Traceback (most recent call last):
File "/home/ec2-user/MassiveGNN/baseline/node_classification.py", line 505, in <module>
main(args)
File "/home/ec2-user/MassiveGNN/baseline/node_classification.py", line 283, in main
th.distributed.init_process_group(backend=args.backend)
File "/usr/local/lib/python3.10/dist-packages/torch/distributed/c10d_logger.py", line 78, in wrapper
return func(*args, **kwargs)
File "/usr/local/lib/python3.10/dist-packages/torch/distributed/c10d_logger.py", line 92, in wrapper
func_return = func(*args, **kwargs)
File "/usr/local/lib/python3.10/dist-packages/torch/distributed/distributed_c10d.py", line 1360, in init_process_group
store, rank, world_size = next(rendezvous_iterator)

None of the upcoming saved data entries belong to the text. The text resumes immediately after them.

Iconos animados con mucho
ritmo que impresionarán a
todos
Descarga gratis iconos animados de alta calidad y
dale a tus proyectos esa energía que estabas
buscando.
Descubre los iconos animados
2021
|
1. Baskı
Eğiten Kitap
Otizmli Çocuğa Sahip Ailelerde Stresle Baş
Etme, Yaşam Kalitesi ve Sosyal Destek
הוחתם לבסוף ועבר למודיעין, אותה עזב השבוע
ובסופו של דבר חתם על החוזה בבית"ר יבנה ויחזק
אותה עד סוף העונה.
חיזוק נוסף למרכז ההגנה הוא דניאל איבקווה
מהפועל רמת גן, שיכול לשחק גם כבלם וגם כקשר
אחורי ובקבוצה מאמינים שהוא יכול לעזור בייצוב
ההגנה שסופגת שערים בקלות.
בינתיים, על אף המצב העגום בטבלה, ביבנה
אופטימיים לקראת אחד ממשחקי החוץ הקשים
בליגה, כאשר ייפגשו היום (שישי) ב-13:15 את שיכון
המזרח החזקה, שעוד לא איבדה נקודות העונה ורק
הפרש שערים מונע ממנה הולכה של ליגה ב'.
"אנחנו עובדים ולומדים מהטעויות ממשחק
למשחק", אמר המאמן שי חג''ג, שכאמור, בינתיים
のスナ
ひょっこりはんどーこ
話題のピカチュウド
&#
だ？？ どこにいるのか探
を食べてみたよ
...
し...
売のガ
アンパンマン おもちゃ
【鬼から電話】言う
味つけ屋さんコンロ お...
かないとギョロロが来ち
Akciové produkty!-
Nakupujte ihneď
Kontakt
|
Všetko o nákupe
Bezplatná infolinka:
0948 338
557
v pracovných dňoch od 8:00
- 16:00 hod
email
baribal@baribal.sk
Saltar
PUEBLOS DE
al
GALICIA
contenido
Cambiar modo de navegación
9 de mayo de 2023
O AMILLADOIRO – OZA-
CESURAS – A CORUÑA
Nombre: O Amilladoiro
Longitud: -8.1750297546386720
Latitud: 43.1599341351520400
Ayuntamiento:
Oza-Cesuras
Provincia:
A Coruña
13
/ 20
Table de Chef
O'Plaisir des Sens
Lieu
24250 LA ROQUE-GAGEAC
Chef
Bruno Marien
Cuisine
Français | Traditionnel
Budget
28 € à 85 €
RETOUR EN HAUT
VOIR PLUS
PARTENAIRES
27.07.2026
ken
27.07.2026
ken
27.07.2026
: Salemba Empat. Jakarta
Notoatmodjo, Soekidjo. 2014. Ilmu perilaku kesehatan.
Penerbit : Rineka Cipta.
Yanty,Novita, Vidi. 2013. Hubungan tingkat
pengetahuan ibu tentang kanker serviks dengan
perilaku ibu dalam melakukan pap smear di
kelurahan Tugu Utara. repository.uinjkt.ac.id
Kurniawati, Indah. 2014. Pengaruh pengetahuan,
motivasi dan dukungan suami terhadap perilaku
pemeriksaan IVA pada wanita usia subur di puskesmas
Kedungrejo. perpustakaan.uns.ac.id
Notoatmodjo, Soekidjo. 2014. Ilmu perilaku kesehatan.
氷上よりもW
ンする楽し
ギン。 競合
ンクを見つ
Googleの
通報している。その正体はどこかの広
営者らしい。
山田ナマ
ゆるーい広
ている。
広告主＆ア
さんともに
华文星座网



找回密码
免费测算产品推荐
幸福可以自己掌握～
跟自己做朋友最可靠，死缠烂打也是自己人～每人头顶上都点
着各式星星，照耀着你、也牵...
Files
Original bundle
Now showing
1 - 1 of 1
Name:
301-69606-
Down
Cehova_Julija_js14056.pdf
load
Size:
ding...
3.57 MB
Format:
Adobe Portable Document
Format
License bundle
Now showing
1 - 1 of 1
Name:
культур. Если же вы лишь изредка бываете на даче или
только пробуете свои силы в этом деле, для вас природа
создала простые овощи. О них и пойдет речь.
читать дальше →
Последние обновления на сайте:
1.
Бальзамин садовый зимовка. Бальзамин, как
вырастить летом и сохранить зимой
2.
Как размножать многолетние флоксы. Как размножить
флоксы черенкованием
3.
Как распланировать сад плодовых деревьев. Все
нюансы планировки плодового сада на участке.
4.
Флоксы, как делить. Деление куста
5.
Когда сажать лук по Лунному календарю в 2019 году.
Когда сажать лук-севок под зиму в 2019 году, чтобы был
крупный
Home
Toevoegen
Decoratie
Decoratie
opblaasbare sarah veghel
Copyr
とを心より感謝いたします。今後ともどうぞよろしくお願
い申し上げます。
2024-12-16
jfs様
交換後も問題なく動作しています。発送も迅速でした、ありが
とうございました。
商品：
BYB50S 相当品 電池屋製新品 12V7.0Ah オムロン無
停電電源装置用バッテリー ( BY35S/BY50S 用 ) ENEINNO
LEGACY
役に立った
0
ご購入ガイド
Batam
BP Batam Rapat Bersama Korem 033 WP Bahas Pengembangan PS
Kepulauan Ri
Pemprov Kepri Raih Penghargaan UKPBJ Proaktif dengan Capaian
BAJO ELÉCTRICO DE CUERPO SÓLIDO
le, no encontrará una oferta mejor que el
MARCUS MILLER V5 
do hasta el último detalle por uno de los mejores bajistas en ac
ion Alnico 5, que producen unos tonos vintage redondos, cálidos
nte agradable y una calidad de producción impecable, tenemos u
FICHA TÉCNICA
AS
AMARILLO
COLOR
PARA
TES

File "/usr/local/lib/python3.10/dist-packages/torch/distributed/rendezvous.py", line 235, in _env_rendezvous_handler
rank = int(_get_env_or_raise("RANK"))
File "/usr/local/lib/python3.10/dist-packages/torch/distributed/rendezvous.py", line 220, in _get_env_or_raise
raise _env_error(env_var)
ValueError: Error initializing torch.distributed using env:// rendezvous: environment variable RANK expected, but not set
Initially when I tried to run the usual way as shown below, node_classification.py
failed to import any packages from the container during the SSH session. Adding docker exec
had solved that issue and the script was able to run single rank jobs. The same error occurred, but it was not in the critical path.
"python3 baseline/node_classification.py --graph_name $DATASET_NAME \
--backend $BACKEND \
--ip_config $IP_CONFIG_FILE --num_epochs 100 --batch_size 2000 \
--num_gpus $GPUS_PER_NODE --summary_filepath $SUMMARYFILE \
--profile_dir $PROFILE_DIR \
--part_config $PARTITION_DIR \
--rpc_log_dir $RPC_LOG_DIR "
Thanks for your help!